Cette diminution me semble donc aller dans le sens de l'amendement déposé par Mme Beaudeau, MM. Foucaud, Loridant et les membres du groupe communiste républicain et citoyen. Dans ces conditions, je leur demande de bien vouloir le retirer, d'autant que le Gouvernement a demandé que soit adressé au Parlement un rapport sur la réduction des transferts d'avoir fiscal au profit des personnes morales étrangères qui servira de base à la définition des étapes ultérieures, et l'on me dit que ce rapport devrait être déposé pour le 15 mars 2001.
M. le président. Je vais mettre aux voix l'amendement n° I-118.
M. Jean Chérioux. Je demande la parole contre l'amendement.
M. le président. La parole est à M. Chérioux.
M. Jean Chérioux. Je suis contre cet amendement pour les raisons qui ont été évoquées par Mme le secrétaire d'Etat elle-même.

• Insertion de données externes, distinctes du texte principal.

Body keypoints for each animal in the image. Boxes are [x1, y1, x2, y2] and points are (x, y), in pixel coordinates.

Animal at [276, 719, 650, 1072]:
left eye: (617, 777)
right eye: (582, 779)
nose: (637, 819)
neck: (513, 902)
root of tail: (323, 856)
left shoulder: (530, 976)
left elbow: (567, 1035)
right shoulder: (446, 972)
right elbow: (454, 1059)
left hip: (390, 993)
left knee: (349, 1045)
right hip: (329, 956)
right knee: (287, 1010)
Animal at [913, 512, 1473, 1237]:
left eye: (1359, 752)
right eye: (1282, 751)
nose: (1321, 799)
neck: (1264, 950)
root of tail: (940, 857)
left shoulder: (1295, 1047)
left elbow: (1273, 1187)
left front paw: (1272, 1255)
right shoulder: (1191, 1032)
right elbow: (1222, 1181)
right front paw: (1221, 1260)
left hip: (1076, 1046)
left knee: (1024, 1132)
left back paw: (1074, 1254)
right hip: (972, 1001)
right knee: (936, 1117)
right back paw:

M. Foucaud a dit que j'avais les yeux braqués sur le CAC 40. Ce n'est absolument pas vrai, mais peu importe. C'est l'image qu'il voulait donner de moi. Il a tort. Pour ma part, je suis beaucoup plus intéressé par l'épargne salariale.
Puisqu'il a évoqué ma modeste personne, je voudrais lui dire qu'il n'a rien compris à l'avoir fiscal. En effet, l'avoir fiscal, c'est la suppression de la double imposition.
M. Yves Fréville. Effectivement !
M. Jean Chérioux. Si une société ne distribue pas de dividende, elle acquitte 33,33 %. En revanche, si elle en distribue, elle paie 33,33 % et il reste quelque 66 %, lesquels seraient à nouveau imposés par exemple au taux de 50 % ; je prends ce pourcentage pour plus de facilité. Il y aurait donc une double imposition. L'avoir fiscal a pour objet de neutraliser l'impôt qui a été payé au niveau de la société en le considérant comme une sorte d'acompte sur ce que paie l'actionnaire. C'est pourquoi on accorde à celui-ci un avoir fiscal correspondant à 50 % du montant du dividende. Mais, monsieur Foucaud, vous et vos amis, vous oubliez toujours de dire que cet avoir fiscal, qui n'est pas versé à l'actionnaire, est imposé au titre de l'impôt sur le revenu. En effet, l'actionnaire acquitte l'impôt non seulement sur le dividende qui lui est versé, mais également sur le montant de l'avoir fiscal qu'il n'a pas encaissé. Il ne s'agit donc pas d'un cadeau. Vous affirmez qu'il s'agit d'un cadeau parce que vous essayez d'embrouiller les choses. Mais cela ne correspond pas à la réalité. Quand on évoque un problème, il convient de l'exposer à fond, sinon il faut renoncer à en parler.
M. le président. Personne ne demande plus la parole ?...
Je mets aux voix l'amendement n° I-118, repoussé par la commission et par le Gouvernement.